- Stimulation of ATP-dependent proteolysis requires ubiquitin with the COOH-terminal sequence Arg-Gly-Gly.
Stimulation of ATP-dependent proteolysis requires ubiquitin with the COOH-terminal sequence Arg-Gly-Gly.
It was previously shown that ubiquitin is very similar to the polypeptide cofactor of the ATP-dependent protein degradation system from rabbit reticulocytes (Wilkinson, K. D., Urban, M. K., and Haas, A. L. (1980) J. Biol. Chem. 255, 7529-7532). We have extended this work to show that the peptic peptide maps are identical for bovine ubiquitin and the polypeptide cofactor isolated from human erythrocytes. It was noted however that ubiquitin preparations were less active in stimulating proteolysis than preparations of the polypeptide cofactor. This decreased activity has been shown to be due to the presence of an inactive form of ubiquitin in some preparations.
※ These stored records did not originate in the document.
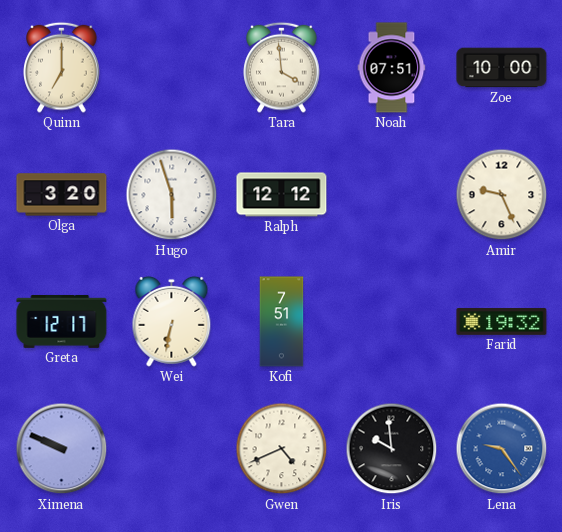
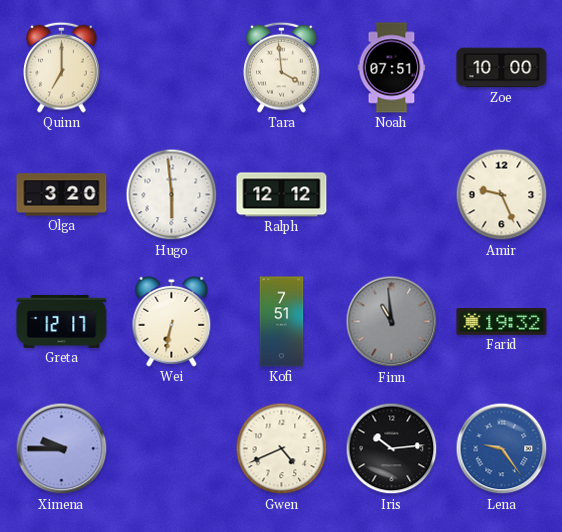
Hugo: 5:57 -> 5:59
Finn: none -> 10:59
Ximena: 9:49 -> 9:45
Iris: 9:59 -> 10:14
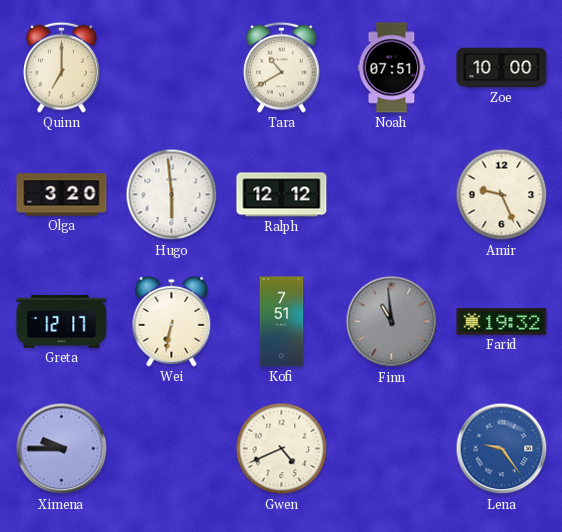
Tara: 3:59 -> 10:40
Iris: 10:14 -> none
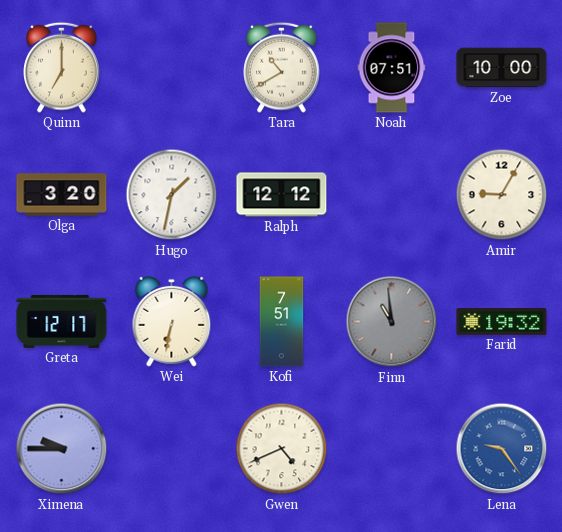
Hugo: 5:59 -> 1:32
Amir: 9:26 -> 9:05
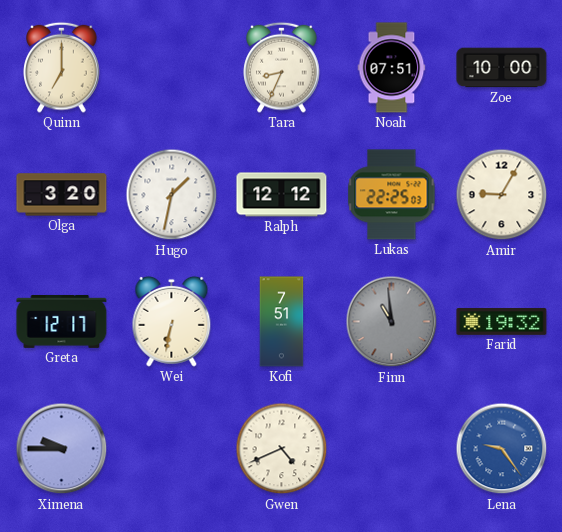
Tara: 10:40 -> 8:34
Lukas: none -> 22:25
The two forms of ubiquitin are separable by high performance liquid chromatography. The active form of ubiquitin has the COOH-terminal sequence -Arg-Gly-Gly at residues number 74 to 76. The inactive form terminates in -Arg74 as previously reported in the sequence studies of ubiquitin. Limited tryptic digestion of active ubiquitin yields the inactive, later eluting form and the dipeptide glycylglycine. This preteolytic cleavage apparently occurs during purification from most tissues. We thus propose reserving the term ubiquitin for the intact 76-amino acid sequence and designating the 74-amino acid sequence as ubiquitin-t to indicate its derivation by a tryptic-like protease cleavage. This 76-residue sequence is consistent with the covalent structure of protein A-24, a conjugate where carboxyl group of the COOH-terminal glycylglycine of ubiquitin is linked by an amide bond to the epsilon-amino group of Lys-119 of histone H2A. Thus, the structural requirements of the protein and ubiquitin molecules are identical for formation of protein A-24 and for forming the covalent conjugates thought to be intermediates in ATP-dependent protein degradation.